TASK TO CARRY OUT: Tally the lines in the records below that contain the string "instances", and give only the number.

>> BEGIN STORED DATA

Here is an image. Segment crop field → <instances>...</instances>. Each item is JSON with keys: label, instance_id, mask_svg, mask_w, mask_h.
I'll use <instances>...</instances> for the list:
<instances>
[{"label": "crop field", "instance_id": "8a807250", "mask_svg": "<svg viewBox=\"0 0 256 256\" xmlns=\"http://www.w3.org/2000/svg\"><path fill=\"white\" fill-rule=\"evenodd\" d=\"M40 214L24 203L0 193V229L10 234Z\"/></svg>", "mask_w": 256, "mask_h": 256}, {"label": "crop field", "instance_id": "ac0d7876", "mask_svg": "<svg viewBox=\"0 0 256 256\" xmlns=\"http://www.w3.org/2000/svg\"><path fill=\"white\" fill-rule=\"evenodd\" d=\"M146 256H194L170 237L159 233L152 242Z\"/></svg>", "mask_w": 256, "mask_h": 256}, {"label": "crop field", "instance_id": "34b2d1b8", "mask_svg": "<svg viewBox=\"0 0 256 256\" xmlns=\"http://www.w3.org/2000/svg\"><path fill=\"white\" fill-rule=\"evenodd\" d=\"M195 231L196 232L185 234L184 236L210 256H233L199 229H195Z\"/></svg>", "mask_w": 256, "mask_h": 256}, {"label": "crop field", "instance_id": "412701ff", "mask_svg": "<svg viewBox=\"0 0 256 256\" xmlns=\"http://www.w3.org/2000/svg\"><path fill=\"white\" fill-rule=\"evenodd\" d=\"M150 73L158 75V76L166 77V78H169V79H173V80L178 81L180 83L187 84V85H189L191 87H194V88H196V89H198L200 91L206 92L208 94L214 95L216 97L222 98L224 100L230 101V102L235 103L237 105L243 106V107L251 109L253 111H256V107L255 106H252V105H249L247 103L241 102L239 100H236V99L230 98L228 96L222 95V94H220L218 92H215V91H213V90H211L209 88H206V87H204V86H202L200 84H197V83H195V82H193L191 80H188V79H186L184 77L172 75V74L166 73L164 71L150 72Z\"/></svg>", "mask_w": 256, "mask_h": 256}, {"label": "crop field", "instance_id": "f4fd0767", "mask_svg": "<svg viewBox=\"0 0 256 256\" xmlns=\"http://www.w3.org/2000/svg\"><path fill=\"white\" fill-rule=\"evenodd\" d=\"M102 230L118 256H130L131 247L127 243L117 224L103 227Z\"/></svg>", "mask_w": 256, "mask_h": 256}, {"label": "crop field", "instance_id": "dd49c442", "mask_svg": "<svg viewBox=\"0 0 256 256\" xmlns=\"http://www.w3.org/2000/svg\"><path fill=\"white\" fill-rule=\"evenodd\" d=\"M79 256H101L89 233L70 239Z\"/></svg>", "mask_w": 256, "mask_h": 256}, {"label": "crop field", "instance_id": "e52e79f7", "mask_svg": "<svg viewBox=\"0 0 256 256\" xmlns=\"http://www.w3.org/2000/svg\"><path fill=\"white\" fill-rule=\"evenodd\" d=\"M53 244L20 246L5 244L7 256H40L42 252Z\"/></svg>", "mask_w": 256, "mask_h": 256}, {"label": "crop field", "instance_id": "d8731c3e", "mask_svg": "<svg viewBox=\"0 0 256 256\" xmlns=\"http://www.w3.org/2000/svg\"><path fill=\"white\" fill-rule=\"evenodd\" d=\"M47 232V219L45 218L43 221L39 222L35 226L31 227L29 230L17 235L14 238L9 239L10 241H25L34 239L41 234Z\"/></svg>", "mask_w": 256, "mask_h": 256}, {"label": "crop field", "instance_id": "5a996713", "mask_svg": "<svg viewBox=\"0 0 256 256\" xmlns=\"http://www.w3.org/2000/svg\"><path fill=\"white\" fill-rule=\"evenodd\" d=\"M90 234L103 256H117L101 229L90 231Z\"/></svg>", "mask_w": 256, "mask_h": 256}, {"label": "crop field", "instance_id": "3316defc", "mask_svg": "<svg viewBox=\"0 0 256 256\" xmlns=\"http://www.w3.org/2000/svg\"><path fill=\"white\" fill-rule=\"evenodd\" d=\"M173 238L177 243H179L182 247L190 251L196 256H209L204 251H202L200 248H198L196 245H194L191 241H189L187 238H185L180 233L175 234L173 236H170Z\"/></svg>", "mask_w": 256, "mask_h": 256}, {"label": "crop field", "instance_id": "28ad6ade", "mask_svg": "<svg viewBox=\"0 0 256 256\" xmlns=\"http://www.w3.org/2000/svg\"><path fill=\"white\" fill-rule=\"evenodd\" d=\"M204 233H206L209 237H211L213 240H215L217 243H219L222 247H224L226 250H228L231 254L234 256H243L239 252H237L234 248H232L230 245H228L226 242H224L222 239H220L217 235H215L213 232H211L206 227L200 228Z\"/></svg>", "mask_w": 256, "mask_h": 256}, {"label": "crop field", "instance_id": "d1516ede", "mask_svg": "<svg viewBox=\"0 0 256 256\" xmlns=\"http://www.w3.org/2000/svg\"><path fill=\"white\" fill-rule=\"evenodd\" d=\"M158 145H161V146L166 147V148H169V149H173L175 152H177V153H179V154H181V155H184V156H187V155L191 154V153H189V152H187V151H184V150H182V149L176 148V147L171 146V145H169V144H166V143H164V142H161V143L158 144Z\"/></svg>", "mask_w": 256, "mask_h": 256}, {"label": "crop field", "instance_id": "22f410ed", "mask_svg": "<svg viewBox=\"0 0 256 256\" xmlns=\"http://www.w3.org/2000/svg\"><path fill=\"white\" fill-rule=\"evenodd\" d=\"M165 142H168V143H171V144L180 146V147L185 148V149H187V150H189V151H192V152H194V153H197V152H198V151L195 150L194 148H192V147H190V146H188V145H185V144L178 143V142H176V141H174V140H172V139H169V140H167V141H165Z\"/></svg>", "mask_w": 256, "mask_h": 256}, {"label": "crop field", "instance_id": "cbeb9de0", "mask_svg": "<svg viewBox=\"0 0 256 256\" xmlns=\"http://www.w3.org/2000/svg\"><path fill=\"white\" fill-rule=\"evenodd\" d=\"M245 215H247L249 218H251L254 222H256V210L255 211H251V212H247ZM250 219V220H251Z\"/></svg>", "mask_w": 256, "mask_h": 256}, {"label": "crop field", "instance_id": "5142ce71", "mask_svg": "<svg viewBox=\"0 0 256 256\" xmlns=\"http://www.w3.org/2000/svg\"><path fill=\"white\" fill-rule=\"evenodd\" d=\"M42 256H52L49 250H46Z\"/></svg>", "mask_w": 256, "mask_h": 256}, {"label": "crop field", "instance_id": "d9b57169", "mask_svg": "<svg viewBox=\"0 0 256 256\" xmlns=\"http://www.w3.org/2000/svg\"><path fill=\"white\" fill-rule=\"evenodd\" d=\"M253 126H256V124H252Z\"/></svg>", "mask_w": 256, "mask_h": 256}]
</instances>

>> END STORED DATA

THE OUTPUT: 4